Reproduce exactly the lines below from the one containing "M2443,207l42,-12" through the one containing "M1999,794l120,364", including both, and nothing else.

[Material to process — start]

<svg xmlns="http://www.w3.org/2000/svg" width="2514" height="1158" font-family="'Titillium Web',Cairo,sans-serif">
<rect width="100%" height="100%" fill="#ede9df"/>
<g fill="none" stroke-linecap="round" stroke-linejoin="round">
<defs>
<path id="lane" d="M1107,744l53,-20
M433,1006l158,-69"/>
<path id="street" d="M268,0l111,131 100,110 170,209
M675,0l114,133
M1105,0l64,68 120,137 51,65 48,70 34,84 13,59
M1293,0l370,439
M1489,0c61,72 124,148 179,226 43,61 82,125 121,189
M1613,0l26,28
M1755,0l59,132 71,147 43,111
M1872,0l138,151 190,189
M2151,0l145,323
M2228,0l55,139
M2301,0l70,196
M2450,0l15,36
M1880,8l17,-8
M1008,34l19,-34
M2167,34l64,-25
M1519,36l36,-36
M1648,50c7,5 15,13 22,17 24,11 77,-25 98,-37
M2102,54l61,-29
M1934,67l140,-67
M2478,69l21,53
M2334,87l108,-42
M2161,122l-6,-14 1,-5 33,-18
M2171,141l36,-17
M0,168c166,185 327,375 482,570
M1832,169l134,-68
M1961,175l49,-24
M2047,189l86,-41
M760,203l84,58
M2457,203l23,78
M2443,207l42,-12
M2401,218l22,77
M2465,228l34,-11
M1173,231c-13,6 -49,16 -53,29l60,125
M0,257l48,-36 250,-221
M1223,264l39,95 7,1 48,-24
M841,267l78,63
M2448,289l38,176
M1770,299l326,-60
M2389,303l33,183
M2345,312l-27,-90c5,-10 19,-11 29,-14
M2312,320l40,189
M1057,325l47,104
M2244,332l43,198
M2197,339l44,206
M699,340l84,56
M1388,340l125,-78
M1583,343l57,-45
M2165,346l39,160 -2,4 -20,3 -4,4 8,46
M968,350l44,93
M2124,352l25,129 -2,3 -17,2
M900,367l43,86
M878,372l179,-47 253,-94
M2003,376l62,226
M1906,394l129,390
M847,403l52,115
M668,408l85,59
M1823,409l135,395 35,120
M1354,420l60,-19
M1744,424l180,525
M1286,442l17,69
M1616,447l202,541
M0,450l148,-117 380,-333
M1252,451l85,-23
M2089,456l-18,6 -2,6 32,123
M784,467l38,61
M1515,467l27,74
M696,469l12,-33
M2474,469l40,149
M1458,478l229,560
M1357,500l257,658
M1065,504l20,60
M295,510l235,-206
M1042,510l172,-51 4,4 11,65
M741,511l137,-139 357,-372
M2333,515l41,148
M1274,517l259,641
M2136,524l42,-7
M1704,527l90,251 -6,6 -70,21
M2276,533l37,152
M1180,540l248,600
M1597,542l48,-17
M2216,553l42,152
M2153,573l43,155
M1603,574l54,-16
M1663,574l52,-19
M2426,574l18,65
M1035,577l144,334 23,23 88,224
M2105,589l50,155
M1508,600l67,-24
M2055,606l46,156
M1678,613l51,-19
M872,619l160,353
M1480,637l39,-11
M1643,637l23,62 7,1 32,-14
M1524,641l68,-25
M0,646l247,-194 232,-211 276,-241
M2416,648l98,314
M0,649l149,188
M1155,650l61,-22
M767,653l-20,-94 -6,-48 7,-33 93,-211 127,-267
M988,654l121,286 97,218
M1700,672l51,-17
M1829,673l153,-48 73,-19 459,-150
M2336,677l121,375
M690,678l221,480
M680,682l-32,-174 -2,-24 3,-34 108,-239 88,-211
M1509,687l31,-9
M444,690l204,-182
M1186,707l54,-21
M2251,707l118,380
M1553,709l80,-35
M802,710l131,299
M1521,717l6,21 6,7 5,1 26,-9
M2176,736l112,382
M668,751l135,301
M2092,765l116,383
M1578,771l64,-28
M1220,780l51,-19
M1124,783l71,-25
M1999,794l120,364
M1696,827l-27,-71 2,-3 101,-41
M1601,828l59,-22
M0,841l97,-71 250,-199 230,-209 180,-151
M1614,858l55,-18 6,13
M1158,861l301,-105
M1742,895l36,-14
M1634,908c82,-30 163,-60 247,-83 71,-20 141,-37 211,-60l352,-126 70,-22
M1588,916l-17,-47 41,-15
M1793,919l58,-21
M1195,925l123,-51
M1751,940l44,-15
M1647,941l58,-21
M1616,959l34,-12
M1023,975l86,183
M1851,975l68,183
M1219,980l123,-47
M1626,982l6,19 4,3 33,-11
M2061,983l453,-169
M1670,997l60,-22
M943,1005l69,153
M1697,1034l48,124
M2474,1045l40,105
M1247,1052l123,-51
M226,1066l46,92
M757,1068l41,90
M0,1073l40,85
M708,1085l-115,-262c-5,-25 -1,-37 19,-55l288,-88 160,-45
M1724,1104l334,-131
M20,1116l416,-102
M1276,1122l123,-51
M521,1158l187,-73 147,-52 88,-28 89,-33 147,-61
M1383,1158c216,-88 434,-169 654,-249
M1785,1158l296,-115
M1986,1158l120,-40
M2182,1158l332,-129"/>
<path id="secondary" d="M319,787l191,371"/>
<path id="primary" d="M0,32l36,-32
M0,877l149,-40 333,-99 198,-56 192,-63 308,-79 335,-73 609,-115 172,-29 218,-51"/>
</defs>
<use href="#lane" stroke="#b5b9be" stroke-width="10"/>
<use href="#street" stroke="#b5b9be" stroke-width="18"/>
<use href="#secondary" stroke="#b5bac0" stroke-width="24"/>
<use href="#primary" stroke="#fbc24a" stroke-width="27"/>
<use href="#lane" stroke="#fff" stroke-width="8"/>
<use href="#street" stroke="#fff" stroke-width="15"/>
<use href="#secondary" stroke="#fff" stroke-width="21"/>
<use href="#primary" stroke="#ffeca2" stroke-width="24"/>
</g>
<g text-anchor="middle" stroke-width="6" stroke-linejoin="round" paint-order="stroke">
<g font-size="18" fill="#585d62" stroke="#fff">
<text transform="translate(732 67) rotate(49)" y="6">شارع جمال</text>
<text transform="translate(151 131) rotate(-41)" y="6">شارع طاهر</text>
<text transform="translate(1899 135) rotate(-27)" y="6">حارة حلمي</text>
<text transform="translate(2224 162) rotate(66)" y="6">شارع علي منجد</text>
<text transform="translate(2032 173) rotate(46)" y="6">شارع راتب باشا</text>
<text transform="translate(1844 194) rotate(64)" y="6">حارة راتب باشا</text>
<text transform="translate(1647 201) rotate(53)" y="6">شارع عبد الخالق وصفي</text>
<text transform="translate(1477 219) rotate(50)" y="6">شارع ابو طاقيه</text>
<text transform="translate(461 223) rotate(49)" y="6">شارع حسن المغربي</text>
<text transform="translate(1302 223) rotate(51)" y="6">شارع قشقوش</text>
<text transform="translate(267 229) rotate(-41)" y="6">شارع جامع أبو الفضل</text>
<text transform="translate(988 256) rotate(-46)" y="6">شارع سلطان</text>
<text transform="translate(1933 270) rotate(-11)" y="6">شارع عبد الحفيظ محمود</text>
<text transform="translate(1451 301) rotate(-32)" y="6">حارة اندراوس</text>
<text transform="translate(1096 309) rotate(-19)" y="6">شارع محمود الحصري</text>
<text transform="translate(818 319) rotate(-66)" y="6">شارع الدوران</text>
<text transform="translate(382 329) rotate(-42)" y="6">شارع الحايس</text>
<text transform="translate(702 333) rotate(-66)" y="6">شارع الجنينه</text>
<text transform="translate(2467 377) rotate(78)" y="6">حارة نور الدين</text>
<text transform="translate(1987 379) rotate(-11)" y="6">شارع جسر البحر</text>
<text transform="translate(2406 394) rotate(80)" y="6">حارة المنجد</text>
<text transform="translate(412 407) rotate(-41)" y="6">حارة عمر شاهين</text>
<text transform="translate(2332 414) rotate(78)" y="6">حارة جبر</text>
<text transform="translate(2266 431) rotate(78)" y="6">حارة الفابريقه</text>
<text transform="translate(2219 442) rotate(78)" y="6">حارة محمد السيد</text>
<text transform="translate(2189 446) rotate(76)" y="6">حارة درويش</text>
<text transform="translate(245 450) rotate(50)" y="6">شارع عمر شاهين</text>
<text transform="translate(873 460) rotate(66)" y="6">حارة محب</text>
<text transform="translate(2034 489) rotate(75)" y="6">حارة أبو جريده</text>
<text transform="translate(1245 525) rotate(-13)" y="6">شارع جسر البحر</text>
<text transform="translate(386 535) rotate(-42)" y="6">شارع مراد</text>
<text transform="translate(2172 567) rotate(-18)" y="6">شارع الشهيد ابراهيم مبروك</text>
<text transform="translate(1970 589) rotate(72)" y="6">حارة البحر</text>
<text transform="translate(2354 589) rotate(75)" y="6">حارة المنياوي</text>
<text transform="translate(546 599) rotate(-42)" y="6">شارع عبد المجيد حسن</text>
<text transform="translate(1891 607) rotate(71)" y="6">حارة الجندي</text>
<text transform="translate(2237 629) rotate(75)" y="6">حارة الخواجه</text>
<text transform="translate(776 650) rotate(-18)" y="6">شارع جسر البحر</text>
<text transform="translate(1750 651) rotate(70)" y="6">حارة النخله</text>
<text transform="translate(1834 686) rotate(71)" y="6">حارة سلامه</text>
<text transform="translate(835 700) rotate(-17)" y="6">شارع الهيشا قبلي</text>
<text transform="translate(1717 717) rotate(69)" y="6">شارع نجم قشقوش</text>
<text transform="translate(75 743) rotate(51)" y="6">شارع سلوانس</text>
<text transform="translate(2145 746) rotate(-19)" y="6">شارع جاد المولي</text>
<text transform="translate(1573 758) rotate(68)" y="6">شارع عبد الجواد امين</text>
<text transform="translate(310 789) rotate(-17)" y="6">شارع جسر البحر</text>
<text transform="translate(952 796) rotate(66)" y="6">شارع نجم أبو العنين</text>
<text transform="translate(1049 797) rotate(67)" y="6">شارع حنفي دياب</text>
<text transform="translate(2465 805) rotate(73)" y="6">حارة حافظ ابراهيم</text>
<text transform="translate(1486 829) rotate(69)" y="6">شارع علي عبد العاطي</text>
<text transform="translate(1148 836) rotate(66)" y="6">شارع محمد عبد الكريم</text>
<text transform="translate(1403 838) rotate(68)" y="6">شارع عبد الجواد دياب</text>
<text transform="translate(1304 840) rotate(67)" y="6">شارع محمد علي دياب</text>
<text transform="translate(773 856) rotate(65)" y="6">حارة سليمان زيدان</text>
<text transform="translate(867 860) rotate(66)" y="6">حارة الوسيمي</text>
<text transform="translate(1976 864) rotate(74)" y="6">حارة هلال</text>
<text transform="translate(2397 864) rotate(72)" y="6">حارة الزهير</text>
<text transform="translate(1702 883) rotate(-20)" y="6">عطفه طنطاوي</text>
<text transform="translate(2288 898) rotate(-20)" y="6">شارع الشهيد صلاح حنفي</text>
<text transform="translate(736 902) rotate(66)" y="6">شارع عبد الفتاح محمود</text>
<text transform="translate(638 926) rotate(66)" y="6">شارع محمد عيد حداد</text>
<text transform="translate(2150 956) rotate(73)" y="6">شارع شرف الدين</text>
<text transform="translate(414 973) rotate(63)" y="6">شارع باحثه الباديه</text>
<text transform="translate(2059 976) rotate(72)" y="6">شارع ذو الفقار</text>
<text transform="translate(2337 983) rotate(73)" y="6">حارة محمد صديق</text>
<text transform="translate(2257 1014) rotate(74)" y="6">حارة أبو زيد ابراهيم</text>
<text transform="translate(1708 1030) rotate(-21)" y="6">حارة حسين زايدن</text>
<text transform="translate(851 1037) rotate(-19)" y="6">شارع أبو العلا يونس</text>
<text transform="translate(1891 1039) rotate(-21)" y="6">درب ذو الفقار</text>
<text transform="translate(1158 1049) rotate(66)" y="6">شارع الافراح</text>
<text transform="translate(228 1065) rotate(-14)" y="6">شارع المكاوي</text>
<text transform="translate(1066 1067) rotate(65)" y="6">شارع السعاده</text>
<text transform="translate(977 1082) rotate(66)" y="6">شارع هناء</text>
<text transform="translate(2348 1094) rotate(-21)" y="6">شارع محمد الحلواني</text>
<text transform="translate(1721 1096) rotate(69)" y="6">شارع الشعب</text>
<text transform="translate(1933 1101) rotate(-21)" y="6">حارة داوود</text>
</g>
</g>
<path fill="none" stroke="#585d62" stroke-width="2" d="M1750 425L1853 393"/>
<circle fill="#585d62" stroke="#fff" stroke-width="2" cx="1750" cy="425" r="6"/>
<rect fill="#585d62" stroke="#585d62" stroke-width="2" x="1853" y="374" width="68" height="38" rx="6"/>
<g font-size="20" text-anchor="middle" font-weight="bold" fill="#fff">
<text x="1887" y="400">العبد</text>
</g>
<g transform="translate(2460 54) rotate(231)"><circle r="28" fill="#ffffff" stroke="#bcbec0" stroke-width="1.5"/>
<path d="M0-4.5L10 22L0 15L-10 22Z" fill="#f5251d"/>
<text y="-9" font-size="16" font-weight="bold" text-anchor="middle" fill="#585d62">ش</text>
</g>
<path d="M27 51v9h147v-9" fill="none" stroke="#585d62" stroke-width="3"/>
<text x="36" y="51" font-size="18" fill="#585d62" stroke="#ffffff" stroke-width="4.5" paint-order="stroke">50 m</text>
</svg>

[Material to process — finish]

Worked solution:
M2443,207l42,-12
M2401,218l22,77
M2465,228l34,-11
M1173,231c-13,6 -49,16 -53,29l60,125
M0,257l48,-36 250,-221
M1223,264l39,95 7,1 48,-24
M841,267l78,63
M2448,289l38,176
M1770,299l326,-60
M2389,303l33,183
M2345,312l-27,-90c5,-10 19,-11 29,-14
M2312,320l40,189
M1057,325l47,104
M2244,332l43,198
M2197,339l44,206
M699,340l84,56
M1388,340l125,-78
M1583,343l57,-45
M2165,346l39,160 -2,4 -20,3 -4,4 8,46
M968,350l44,93
M2124,352l25,129 -2,3 -17,2
M900,367l43,86
M878,372l179,-47 253,-94
M2003,376l62,226
M1906,394l129,390
M847,403l52,115
M668,408l85,59
M1823,409l135,395 35,120
M1354,420l60,-19
M1744,424l180,525
M1286,442l17,69
M1616,447l202,541
M0,450l148,-117 380,-333
M1252,451l85,-23
M2089,456l-18,6 -2,6 32,123
M784,467l38,61
M1515,467l27,74
M696,469l12,-33
M2474,469l40,149
M1458,478l229,560
M1357,500l257,658
M1065,504l20,60
M295,510l235,-206
M1042,510l172,-51 4,4 11,65
M741,511l137,-139 357,-372
M2333,515l41,148
M1274,517l259,641
M2136,524l42,-7
M1704,527l90,251 -6,6 -70,21
M2276,533l37,152
M1180,540l248,600
M1597,542l48,-17
M2216,553l42,152
M2153,573l43,155
M1603,574l54,-16
M1663,574l52,-19
M2426,574l18,65
M1035,577l144,334 23,23 88,224
M2105,589l50,155
M1508,600l67,-24
M2055,606l46,156
M1678,613l51,-19
M872,619l160,353
M1480,637l39,-11
M1643,637l23,62 7,1 32,-14
M1524,641l68,-25
M0,646l247,-194 232,-211 276,-241
M2416,648l98,314
M0,649l149,188
M1155,650l61,-22
M767,653l-20,-94 -6,-48 7,-33 93,-211 127,-267
M988,654l121,286 97,218
M1700,672l51,-17
M1829,673l153,-48 73,-19 459,-150
M2336,677l121,375
M690,678l221,480
M680,682l-32,-174 -2,-24 3,-34 108,-239 88,-211
M1509,687l31,-9
M444,690l204,-182
M1186,707l54,-21
M2251,707l118,380
M1553,709l80,-35
M802,710l131,299
M1521,717l6,21 6,7 5,1 26,-9
M2176,736l112,382
M668,751l135,301
M2092,765l116,383
M1578,771l64,-28
M1220,780l51,-19
M1124,783l71,-25
M1999,794l120,364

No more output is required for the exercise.